Intérieurement, c’est sûr que ça n’a pas été facile pour lui d’admettre qu’il était en situation d’infériorité. Nairo est un leader, son truc à lui c’est de gagner. Il était venu là pour ça, et repartir avec une 3ème place, ce n’est pas ce qui le contente. Maintenant, il faut qu’il prenne conscience qu’il ne peut pas arriver chaque année sur le Tour au même niveau. Et que pour un peu que de petites choses viennent enrayer la machine, tout devient plus compliqué. Au final, il est arrivé à prendre une place sur le podium, comme il l’a fait sur chacune des courses par étapes qu’il a disputées cette saison, c’est déjà une bonne chose.

Au-delà des problèmes rencontrés par Nairo Quintana, il a semblé complexe de mettre en défaut le Team Sky. N’y avait-il rien à faire face au rouleau compresseur ?
Dans les Alpes, nous avons essayé de provoquer des actions offensives avec Alejandro Valverde pour user les équipiers de Chris Froome et tenter de l’isoler. Mais Alejandro n’était pas assez fort pour mettre en danger le Maillot Jaune sur ses attaques. Et Nairo n’avait pas les moyens derrière de renchérir. Si tu n’as pas de super jambes, tu ne peux pas mettre en difficulté un coureur comme Chris Froome. Ça rendait d’autant plus compliqué une action de notre part.

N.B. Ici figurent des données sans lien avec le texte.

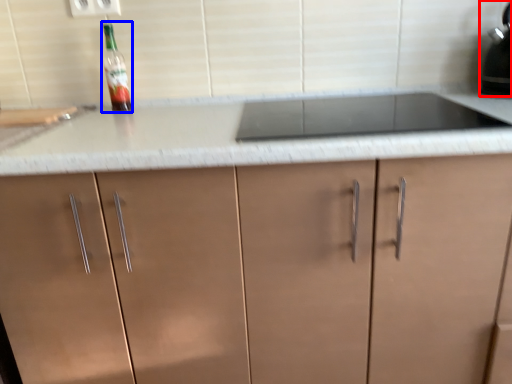
Question: Which object appears farthest to the camera in this image, kitchen appliance (highlighted by a red box) or bottle (highlighted by a blue box)?

Choices:
 (A) kitchen appliance
 (B) bottle

Answer: (B)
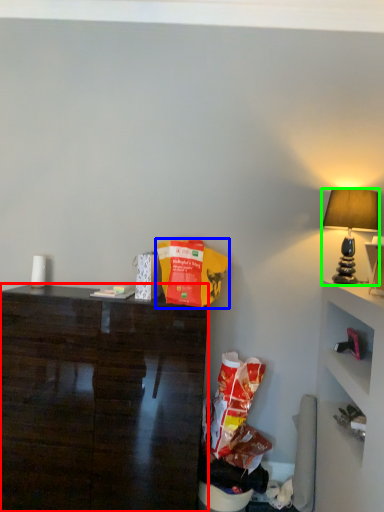
Question: Considering the real-world distances, which object is farthest from desk (highlighted by a red box)? paper bag (highlighted by a blue box) or lamp (highlighted by a green box)?

Choices:
 (A) paper bag
 (B) lamp

Answer: (B)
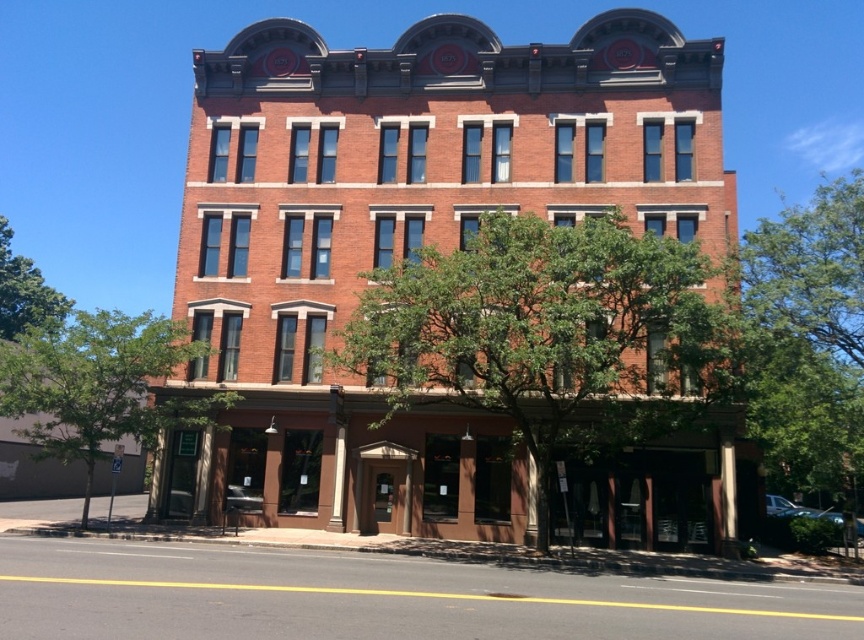
You are standing in front of the three story brick building and notice two green leafy trees. Which tree, the green leafy tree at center or the green leafy tree at left, appears smaller in size?

The green leafy tree at center has a smaller size compared to the green leafy tree at left.

You are a city planner assessing the building for potential solar panel installation. You notice two green leafy trees in the image. Which tree, the green leafy tree at upper right or the green leafy tree at left, might cast a wider shadow on the building during midday? Please explain your reasoning based on their positions and sizes.

The green leafy tree at upper right has a greater width than the green leafy tree at left, so it would cast a wider shadow on the building during midday.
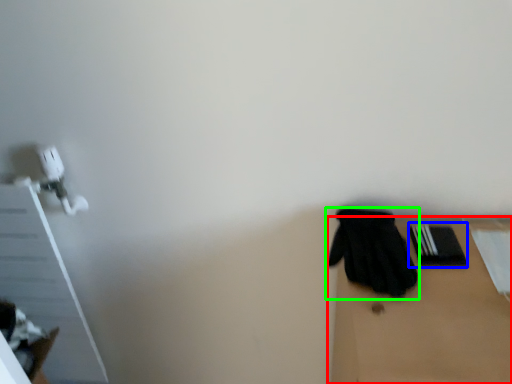
Question: Based on their relative distances, which object is nearer to table (highlighted by a red box)? Choose from bin (highlighted by a blue box) and glove (highlighted by a green box).

Choices:
 (A) bin
 (B) glove

Answer: (B)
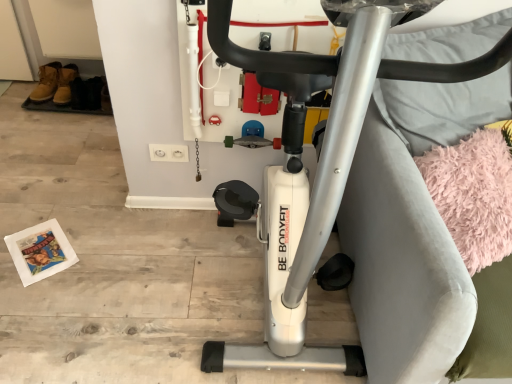
Question: Is pink fluffy yoga mat at right situated inside silver metallic stationary bicycle at center or outside?

Choices:
 (A) outside
 (B) inside

Answer: (A)

Question: Considering the positions of pink fluffy yoga mat at right and silver metallic stationary bicycle at center in the image, is pink fluffy yoga mat at right wider or thinner than silver metallic stationary bicycle at center?

Choices:
 (A) thin
 (B) wide

Answer: (A)

Question: From a real-world perspective, is pink fluffy yoga mat at right above or below silver metallic stationary bicycle at center?

Choices:
 (A) below
 (B) above

Answer: (A)

Question: Considering their positions, is silver metallic stationary bicycle at center located in front of or behind pink fluffy yoga mat at right?

Choices:
 (A) front
 (B) behind

Answer: (A)

Question: From a real-world perspective, is silver metallic stationary bicycle at center above or below pink fluffy yoga mat at right?

Choices:
 (A) above
 (B) below

Answer: (A)

Question: Considering the relative positions of silver metallic stationary bicycle at center and pink fluffy yoga mat at right in the image provided, is silver metallic stationary bicycle at center to the left or to the right of pink fluffy yoga mat at right?

Choices:
 (A) left
 (B) right

Answer: (A)

Question: Does point (335, 185) appear closer or farther from the camera than point (505, 125)?

Choices:
 (A) closer
 (B) farther

Answer: (A)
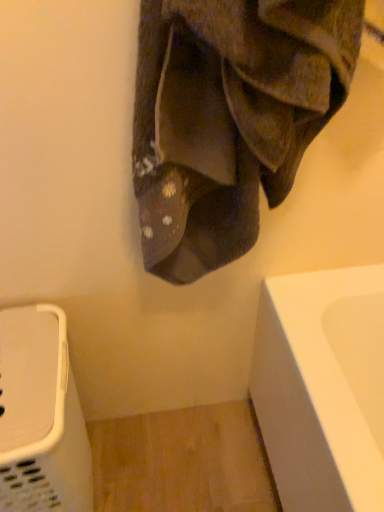
Question: From a real-world perspective, is brown suede shoes at upper center beneath white plastic laundry basket at lower left?

Choices:
 (A) no
 (B) yes

Answer: (A)

Question: From the image's perspective, does brown suede shoes at upper center appear lower than white plastic laundry basket at lower left?

Choices:
 (A) yes
 (B) no

Answer: (B)

Question: Is brown suede shoes at upper center positioned far away from white plastic laundry basket at lower left?

Choices:
 (A) no
 (B) yes

Answer: (A)

Question: Does brown suede shoes at upper center have a lesser width compared to white plastic laundry basket at lower left?

Choices:
 (A) yes
 (B) no

Answer: (A)

Question: From the image's perspective, is brown suede shoes at upper center on white plastic laundry basket at lower left?

Choices:
 (A) yes
 (B) no

Answer: (A)

Question: Considering the relative sizes of brown suede shoes at upper center and white plastic laundry basket at lower left in the image provided, is brown suede shoes at upper center wider than white plastic laundry basket at lower left?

Et s’il avait été dans la forme qu’il convoitait, quelle aurait été la stratégie idéale pour battre Chris Froome ?
Vous savez, avec des si… Les choses se sont passées ainsi, ça ne sert à rien d’en parler autrement. Il faut se pencher sur l’instant présent, et cette année nous n’étions pas en mesure de battre Chris Froome. Maintenant, s’il est encore trop tôt pour envisager la suite des événéments en 2017, c’est sûr qu’un mec comme Nairo Quintana songe déjà à une manière de s’y prendre. Il a fait trois fois le podium, 2ème en 2013, 2ème en 2015, 3ème en 2016, et il veut toujours gagner le Tour. Penser à une autre course dans ces conditions, ce n’est pas possible. Nairo a toujours en tête le Tour de France. Il fera le maximum pour revenir et tenter de le gagner.

Mais vous savez bien à quoi vous en tenir vis-à-vis d’une équipe comme Sky. Que faudra-t-il faire pour la mettre en péril ?
C’est une autre question. Battre Sky, c’est difficile. Ils ont de meilleurs coureurs, or nous n’avons pas les mêmes moyens financiers pour nous mettre à leur niveau. On essaie malgré tout de toujours aligner une très belle équipe autour de Nairo Quintana. Nous remportons le classement par équipes, ça prouve bien que le collectif n’était pas à remettre en question. Le groupe a toujours été là. Simplement, vis-à-vis de Froome, Nairo n’était pas au même niveau.

Dans trois semaines, ce sera déjà le Tour d’Espagne. Et une opportunité pour Nairo Quintana d’aller chercher une belle consolation ?
Pour nous, c’est obligatoire de mettre la meilleure équipe sur la Vuelta. Nairo Quintana, normalement, en sera. L’ambition, toujours, c’est de gagner le Tour d’Espagne. Maintenant, c’est toujours pareil. Ça peut marcher comme ça peut ne pas fonctionner du tout. Quoi qu’il en soit, nous ferons le maximum pour avoir une très bonne équipe au départ de la Vuelta et essayer de la gagner.

Propos recueillis à Chantilly le 24 juillet 2016.